Your task is to copy every line of the entries that holds the word "framed".

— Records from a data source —
*** Begin section ***

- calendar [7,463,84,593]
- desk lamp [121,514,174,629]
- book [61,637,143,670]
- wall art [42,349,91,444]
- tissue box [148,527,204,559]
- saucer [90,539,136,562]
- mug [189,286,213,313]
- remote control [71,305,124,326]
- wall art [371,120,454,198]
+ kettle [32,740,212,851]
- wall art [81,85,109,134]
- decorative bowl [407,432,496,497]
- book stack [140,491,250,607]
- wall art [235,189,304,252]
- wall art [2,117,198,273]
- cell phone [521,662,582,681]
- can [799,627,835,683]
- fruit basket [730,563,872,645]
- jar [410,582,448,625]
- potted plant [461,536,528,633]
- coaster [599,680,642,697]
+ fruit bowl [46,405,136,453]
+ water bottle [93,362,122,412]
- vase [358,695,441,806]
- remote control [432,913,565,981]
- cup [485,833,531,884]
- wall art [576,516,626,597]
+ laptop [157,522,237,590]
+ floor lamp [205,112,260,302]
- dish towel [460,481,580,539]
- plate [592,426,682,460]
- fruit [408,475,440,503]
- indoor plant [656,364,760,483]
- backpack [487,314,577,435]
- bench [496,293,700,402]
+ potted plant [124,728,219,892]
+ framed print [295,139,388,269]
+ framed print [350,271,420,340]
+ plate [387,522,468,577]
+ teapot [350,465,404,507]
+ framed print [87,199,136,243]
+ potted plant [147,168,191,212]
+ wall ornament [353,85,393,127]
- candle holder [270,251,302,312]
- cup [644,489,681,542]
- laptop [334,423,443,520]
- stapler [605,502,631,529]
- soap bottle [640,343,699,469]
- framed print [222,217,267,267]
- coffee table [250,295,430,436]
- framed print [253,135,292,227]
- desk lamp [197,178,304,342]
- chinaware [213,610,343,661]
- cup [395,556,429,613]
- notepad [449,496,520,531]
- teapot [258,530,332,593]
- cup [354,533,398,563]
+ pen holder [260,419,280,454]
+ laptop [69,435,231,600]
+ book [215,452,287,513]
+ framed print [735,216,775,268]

*** End section ***

— Exercise response —
+ framed print [295,139,388,269]
+ framed print [350,271,420,340]
+ framed print [87,199,136,243]
- framed print [222,217,267,267]
- framed print [253,135,292,227]
+ framed print [735,216,775,268]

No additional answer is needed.